_ACTION ITEM_:
Quote verbatim, from the items below, every line from the one containing "### Configuration Files" down to the one containing "- **Linting**: <1 second", including both of those lines.

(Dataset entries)
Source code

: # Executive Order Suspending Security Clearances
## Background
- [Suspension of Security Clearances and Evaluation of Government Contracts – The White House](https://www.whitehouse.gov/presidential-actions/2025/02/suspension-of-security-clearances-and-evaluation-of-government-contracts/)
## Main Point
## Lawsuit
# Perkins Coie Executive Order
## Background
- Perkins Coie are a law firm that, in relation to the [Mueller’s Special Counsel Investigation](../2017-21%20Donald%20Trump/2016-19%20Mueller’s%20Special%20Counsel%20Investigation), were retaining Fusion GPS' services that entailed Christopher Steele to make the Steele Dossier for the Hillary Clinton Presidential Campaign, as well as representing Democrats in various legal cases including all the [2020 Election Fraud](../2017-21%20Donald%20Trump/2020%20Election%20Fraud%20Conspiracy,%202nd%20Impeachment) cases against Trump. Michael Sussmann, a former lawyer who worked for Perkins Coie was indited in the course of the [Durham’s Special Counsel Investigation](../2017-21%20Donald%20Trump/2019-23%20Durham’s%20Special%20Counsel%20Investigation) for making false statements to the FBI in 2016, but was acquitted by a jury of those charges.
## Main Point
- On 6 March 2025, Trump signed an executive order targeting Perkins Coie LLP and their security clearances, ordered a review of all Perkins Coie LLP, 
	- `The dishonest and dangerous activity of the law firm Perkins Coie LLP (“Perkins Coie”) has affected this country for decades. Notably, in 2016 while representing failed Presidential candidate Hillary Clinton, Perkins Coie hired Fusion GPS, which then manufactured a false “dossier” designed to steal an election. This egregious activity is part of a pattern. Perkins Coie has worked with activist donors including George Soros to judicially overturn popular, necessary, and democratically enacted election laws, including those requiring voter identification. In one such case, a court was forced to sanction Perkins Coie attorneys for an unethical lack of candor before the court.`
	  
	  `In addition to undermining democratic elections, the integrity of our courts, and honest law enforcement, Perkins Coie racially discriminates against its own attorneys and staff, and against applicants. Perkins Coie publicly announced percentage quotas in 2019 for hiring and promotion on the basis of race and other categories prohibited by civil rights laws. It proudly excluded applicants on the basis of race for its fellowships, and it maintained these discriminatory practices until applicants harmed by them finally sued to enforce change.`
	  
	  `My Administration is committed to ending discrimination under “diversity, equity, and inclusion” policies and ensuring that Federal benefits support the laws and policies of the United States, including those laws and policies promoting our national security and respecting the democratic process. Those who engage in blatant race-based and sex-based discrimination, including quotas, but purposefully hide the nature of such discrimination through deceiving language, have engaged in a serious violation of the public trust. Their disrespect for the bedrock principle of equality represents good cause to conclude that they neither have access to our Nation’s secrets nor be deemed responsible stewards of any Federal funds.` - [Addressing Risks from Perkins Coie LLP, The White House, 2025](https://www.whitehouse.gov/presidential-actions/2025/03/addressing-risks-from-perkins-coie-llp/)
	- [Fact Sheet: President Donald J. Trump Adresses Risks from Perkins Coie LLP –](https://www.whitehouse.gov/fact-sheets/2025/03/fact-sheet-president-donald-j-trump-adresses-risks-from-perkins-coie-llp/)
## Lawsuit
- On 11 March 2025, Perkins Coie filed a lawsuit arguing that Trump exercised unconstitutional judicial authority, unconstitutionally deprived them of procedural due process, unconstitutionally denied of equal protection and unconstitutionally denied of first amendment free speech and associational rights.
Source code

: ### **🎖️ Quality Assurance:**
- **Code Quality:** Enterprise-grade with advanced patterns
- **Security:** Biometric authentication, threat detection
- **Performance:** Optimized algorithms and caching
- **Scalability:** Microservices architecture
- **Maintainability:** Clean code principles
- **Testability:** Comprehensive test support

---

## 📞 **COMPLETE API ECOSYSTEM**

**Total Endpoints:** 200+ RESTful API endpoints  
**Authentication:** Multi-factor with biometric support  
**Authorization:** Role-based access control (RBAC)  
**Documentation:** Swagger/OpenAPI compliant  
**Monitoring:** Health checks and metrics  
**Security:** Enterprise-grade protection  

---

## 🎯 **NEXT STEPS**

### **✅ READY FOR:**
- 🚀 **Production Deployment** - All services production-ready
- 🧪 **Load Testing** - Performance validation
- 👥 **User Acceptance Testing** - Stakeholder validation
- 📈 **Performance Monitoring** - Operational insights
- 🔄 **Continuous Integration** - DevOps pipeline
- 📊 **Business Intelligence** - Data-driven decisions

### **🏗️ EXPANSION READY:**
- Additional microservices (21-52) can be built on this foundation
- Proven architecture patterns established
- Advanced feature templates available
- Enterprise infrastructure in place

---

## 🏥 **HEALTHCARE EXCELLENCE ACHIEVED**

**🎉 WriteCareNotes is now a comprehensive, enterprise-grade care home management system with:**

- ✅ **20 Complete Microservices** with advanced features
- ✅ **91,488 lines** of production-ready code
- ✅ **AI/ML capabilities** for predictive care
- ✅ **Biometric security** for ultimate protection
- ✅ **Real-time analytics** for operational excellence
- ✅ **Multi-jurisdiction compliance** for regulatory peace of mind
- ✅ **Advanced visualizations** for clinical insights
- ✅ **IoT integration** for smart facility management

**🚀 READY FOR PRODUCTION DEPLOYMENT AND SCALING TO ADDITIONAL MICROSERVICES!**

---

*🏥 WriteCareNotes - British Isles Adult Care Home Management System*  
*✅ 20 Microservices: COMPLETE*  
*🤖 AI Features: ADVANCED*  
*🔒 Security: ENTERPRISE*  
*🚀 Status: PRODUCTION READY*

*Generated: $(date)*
---
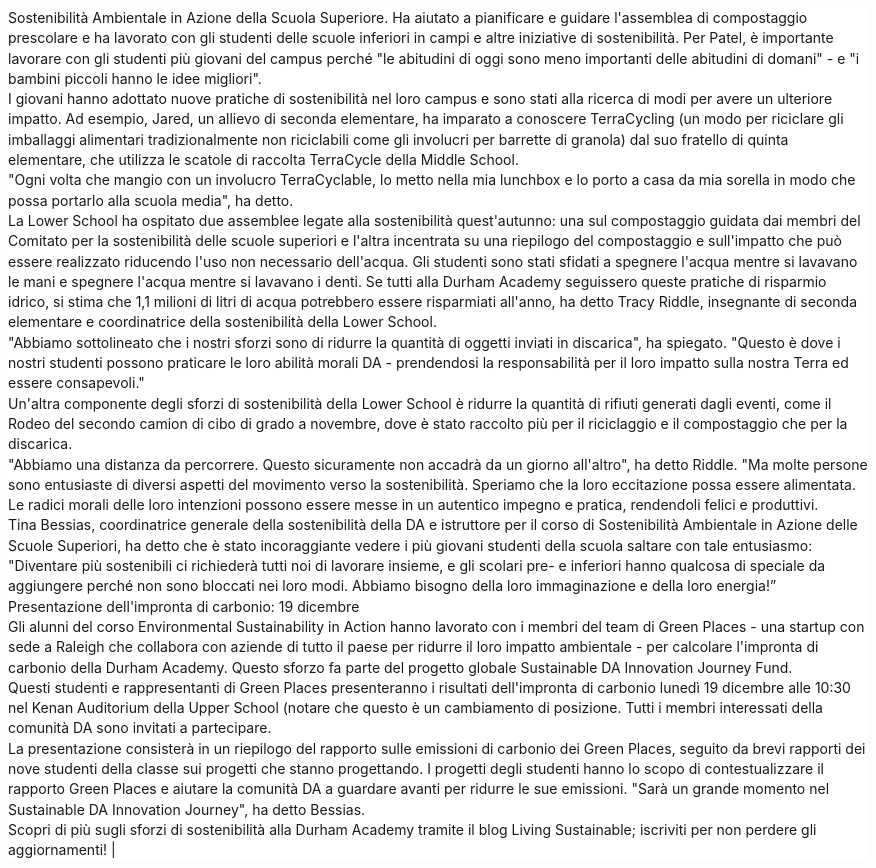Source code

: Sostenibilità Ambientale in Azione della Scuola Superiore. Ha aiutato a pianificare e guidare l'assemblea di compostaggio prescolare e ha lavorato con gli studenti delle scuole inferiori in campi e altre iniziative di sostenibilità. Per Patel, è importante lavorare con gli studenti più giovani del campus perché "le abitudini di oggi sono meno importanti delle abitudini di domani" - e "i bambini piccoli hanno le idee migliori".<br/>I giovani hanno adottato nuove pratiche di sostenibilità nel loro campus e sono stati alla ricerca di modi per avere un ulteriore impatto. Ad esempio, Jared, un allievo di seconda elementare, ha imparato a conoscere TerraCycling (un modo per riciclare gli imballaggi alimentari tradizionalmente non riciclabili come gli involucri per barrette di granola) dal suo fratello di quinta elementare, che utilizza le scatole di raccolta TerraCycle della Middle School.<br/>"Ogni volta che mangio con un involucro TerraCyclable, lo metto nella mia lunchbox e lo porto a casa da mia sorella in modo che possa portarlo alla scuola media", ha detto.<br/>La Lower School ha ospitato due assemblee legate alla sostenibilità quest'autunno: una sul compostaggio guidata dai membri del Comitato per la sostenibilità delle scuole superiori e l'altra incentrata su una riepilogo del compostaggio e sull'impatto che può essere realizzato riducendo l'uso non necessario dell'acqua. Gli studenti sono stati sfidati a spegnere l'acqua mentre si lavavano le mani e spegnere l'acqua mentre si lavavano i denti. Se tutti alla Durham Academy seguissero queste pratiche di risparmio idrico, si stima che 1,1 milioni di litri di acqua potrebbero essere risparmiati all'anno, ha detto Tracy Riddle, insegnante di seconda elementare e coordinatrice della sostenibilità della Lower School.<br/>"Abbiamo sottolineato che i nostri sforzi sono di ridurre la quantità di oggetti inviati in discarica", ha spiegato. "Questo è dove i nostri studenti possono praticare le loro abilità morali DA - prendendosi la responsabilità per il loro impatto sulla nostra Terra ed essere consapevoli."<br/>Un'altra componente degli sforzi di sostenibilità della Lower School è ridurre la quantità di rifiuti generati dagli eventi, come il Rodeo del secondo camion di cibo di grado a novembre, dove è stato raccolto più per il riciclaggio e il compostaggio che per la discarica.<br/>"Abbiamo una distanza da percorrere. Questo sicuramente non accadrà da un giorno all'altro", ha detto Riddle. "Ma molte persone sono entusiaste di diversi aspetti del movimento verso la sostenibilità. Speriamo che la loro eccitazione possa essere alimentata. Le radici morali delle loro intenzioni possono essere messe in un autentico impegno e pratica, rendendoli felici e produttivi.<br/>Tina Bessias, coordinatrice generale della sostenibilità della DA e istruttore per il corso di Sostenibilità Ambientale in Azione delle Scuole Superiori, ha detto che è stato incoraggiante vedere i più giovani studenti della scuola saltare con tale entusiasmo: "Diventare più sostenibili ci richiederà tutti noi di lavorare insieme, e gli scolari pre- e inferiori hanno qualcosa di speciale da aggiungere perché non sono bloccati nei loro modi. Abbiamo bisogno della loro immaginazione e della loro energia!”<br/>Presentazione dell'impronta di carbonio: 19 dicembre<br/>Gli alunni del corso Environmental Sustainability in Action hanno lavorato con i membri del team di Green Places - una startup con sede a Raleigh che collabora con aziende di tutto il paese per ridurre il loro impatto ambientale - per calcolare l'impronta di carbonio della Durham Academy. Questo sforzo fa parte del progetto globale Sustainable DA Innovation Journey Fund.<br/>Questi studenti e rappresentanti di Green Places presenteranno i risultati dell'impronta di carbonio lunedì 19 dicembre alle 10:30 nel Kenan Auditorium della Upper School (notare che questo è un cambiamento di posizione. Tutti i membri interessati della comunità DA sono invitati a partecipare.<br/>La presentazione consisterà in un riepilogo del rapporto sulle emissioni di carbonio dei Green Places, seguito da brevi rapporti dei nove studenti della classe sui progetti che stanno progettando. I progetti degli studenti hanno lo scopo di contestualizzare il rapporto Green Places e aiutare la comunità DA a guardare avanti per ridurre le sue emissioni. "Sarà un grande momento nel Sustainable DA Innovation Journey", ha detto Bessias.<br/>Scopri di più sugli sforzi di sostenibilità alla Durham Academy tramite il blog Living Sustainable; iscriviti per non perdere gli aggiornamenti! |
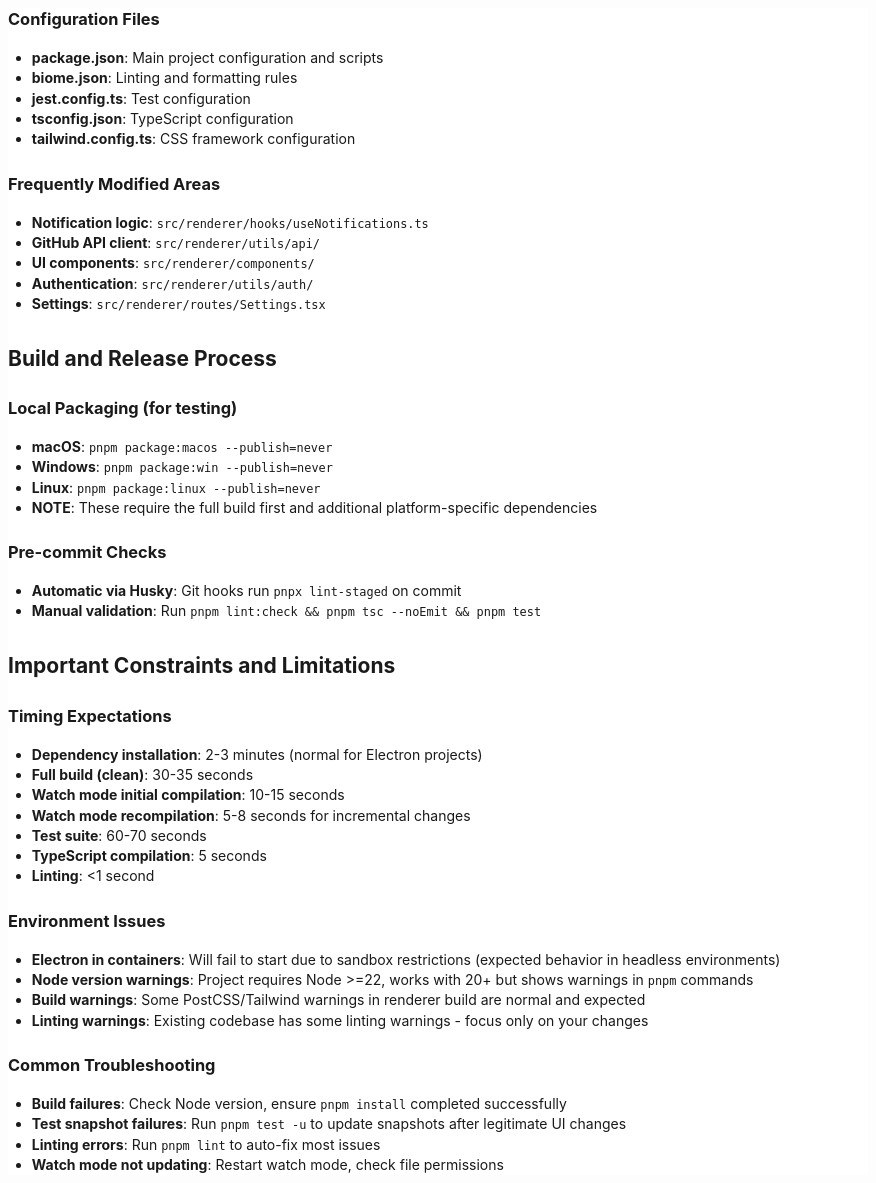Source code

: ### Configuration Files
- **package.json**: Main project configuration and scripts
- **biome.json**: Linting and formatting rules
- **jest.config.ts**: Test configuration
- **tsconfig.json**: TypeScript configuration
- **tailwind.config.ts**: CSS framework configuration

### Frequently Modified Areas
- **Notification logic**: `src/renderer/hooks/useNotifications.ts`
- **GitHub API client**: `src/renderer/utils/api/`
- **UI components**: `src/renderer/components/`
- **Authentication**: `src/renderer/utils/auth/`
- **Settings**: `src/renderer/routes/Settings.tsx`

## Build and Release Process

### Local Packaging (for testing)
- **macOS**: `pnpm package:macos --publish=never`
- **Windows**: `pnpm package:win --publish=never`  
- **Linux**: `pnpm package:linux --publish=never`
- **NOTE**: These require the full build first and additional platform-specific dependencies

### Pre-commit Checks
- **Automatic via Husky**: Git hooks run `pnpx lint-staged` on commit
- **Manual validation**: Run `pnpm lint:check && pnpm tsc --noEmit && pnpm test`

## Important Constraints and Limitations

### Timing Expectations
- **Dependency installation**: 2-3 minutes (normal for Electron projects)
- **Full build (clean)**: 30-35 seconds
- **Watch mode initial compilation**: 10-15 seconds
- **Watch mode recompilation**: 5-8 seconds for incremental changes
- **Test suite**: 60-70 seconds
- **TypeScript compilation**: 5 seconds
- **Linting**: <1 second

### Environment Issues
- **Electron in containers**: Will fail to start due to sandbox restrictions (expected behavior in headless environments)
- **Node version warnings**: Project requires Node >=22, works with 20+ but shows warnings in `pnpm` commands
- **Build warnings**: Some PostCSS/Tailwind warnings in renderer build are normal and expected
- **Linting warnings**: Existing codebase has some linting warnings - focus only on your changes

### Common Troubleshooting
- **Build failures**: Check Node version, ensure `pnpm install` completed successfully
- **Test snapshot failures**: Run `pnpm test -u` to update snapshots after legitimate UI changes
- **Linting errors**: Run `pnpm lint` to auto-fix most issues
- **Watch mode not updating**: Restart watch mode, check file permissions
* * *
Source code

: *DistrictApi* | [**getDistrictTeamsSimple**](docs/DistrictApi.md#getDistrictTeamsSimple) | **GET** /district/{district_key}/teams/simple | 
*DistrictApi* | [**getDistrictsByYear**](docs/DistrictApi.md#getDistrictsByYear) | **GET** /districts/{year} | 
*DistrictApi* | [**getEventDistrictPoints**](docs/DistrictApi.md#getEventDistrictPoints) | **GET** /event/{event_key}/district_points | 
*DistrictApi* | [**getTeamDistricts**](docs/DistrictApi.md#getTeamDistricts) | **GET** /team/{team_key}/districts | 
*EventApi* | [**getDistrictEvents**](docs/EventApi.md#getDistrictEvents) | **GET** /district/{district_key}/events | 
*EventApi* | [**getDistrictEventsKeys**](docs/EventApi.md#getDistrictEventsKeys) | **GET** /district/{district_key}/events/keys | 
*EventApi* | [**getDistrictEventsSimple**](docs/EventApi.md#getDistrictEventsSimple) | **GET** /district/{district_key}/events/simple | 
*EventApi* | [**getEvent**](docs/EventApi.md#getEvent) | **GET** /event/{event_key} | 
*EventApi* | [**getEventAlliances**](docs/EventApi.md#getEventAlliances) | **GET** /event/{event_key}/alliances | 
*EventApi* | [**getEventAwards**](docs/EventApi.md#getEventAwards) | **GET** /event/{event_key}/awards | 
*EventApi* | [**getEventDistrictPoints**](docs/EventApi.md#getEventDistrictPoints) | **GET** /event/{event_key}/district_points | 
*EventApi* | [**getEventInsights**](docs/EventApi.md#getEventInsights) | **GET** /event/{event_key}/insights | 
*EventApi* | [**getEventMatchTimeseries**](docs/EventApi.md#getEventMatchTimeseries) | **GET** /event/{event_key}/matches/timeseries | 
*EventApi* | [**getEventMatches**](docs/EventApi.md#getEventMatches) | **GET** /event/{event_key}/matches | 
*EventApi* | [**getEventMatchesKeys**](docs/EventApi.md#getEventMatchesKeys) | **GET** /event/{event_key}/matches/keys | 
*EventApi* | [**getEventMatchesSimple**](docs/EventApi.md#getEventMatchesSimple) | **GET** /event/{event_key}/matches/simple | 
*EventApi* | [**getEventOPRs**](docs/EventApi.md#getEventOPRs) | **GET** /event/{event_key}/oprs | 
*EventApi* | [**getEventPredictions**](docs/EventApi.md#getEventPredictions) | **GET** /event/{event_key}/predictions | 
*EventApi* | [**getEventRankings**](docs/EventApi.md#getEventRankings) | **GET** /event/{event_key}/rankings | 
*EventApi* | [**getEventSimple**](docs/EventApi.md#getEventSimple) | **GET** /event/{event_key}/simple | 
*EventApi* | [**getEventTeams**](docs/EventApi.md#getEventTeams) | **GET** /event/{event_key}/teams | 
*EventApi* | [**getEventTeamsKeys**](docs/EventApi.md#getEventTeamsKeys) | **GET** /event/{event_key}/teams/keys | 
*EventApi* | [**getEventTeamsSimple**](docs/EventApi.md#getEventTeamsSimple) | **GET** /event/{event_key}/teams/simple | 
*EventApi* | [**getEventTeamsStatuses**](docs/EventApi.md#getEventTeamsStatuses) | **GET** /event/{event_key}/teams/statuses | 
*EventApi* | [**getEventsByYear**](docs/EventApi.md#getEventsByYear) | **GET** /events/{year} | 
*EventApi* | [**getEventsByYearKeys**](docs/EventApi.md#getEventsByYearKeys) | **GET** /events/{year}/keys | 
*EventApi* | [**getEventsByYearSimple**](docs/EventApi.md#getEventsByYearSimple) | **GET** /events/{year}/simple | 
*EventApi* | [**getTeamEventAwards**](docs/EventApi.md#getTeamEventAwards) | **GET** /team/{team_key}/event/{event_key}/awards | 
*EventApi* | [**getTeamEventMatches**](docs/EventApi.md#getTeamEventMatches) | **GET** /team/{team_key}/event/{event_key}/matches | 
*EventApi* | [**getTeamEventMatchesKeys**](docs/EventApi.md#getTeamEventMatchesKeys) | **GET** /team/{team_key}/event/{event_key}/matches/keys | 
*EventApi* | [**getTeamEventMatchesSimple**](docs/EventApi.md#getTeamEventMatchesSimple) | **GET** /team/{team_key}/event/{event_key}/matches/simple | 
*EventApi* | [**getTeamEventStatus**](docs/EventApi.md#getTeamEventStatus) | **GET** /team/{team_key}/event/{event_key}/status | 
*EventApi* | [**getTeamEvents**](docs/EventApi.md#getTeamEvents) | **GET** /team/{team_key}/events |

_EXERCISE RESPONSE_:
: ### Configuration Files
- **package.json**: Main project configuration and scripts
- **biome.json**: Linting and formatting rules
- **jest.config.ts**: Test configuration
- **tsconfig.json**: TypeScript configuration
- **tailwind.config.ts**: CSS framework configuration

### Frequently Modified Areas
- **Notification logic**: `src/renderer/hooks/useNotifications.ts`
- **GitHub API client**: `src/renderer/utils/api/`
- **UI components**: `src/renderer/components/`
- **Authentication**: `src/renderer/utils/auth/`
- **Settings**: `src/renderer/routes/Settings.tsx`

## Build and Release Process

### Local Packaging (for testing)
- **macOS**: `pnpm package:macos --publish=never`
- **Windows**: `pnpm package:win --publish=never`  
- **Linux**: `pnpm package:linux --publish=never`
- **NOTE**: These require the full build first and additional platform-specific dependencies

### Pre-commit Checks
- **Automatic via Husky**: Git hooks run `pnpx lint-staged` on commit
- **Manual validation**: Run `pnpm lint:check && pnpm tsc --noEmit && pnpm test`

## Important Constraints and Limitations

### Timing Expectations
- **Dependency installation**: 2-3 minutes (normal for Electron projects)
- **Full build (clean)**: 30-35 seconds
- **Watch mode initial compilation**: 10-15 seconds
- **Watch mode recompilation**: 5-8 seconds for incremental changes
- **Test suite**: 60-70 seconds
- **TypeScript compilation**: 5 seconds
- **Linting**: <1 second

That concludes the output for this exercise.